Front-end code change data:
↓↓↓
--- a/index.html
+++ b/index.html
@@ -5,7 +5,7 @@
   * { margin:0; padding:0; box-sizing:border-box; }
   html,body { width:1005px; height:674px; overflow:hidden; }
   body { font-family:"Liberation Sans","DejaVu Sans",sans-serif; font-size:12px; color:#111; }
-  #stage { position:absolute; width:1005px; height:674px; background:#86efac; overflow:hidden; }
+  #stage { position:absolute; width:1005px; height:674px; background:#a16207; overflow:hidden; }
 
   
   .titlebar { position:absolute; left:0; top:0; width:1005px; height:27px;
↑↑↑
↓↓↓
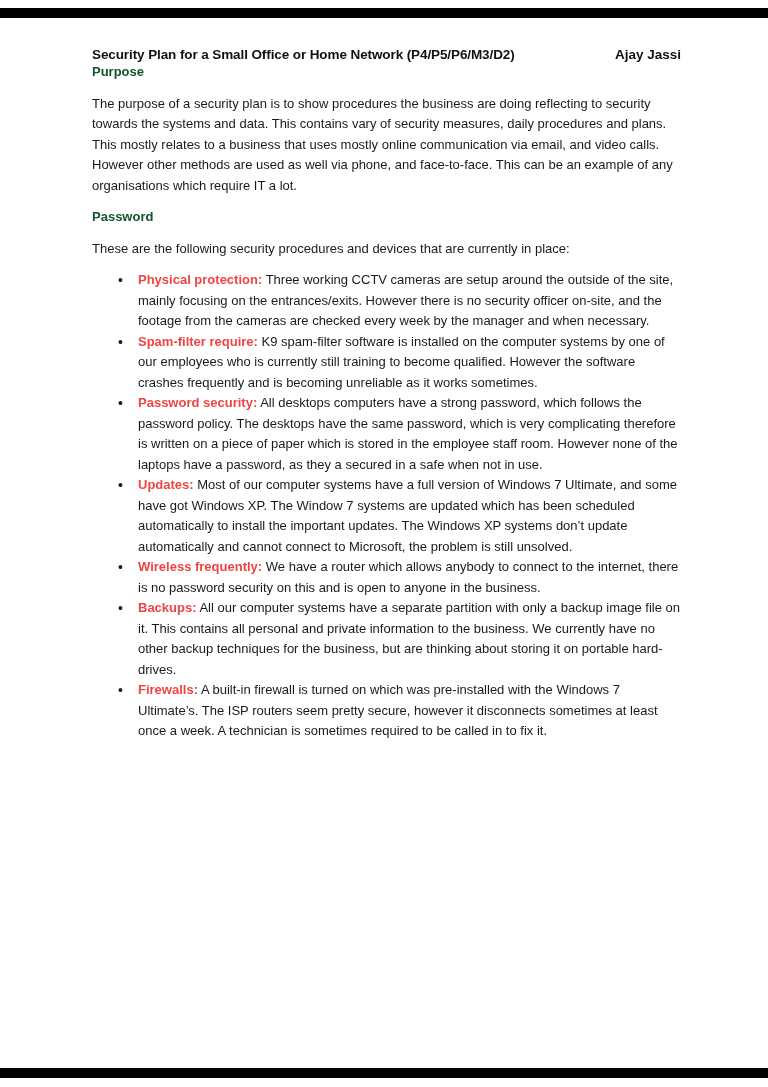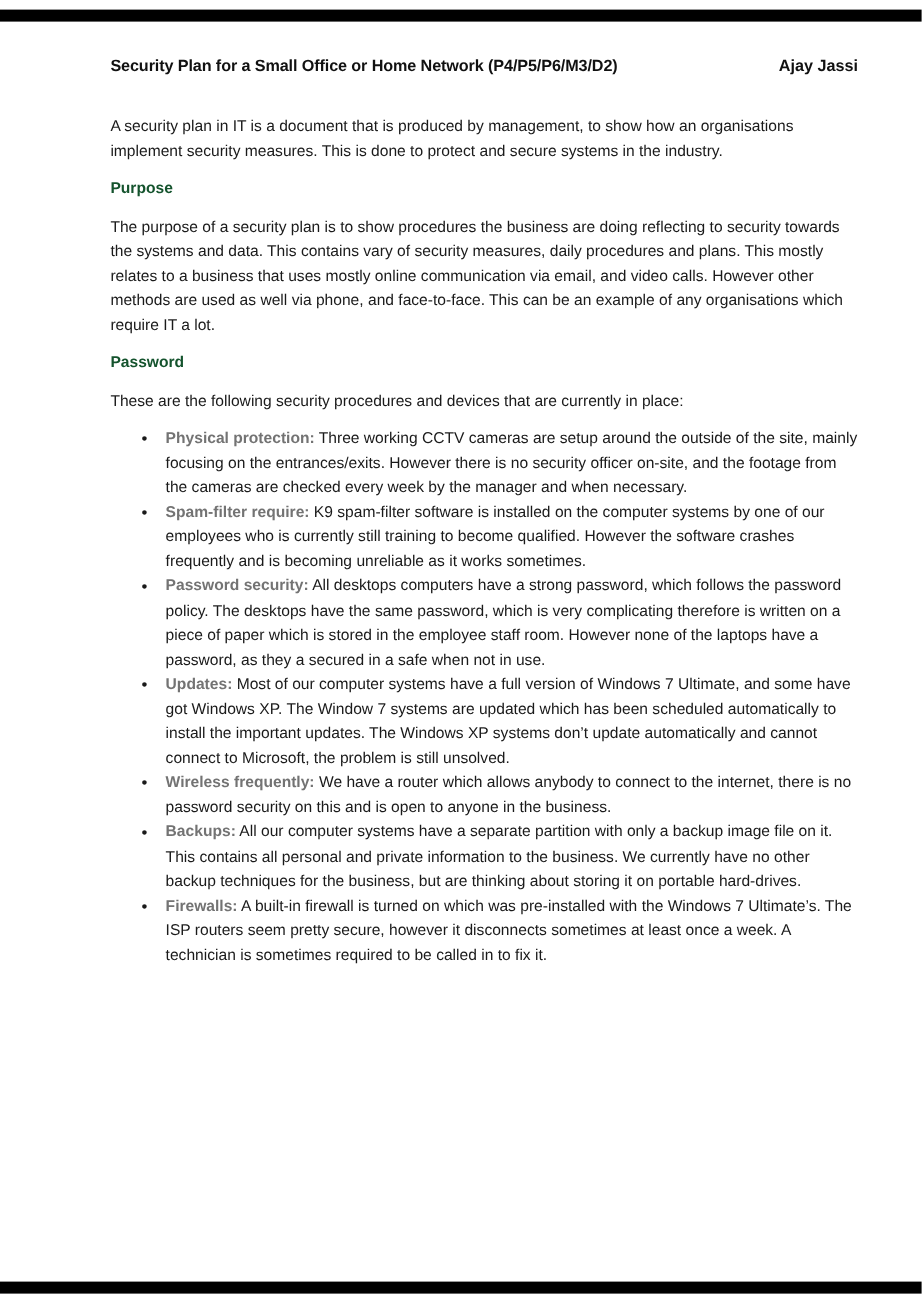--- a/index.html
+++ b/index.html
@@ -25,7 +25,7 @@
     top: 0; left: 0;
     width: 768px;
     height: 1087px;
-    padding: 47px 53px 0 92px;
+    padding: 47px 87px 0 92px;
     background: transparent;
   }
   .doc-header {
↑↑↑
§ TASK DESCRIPTION
Search the entries for the word "body", then list each line that holds it.

§ THE ANSWER
   html,body { width:1005px; height:674px; overflow:hidden; }
   body { font-family:"Liberation Sans","DejaVu Sans",sans-serif; font-size:12px; color:#111; }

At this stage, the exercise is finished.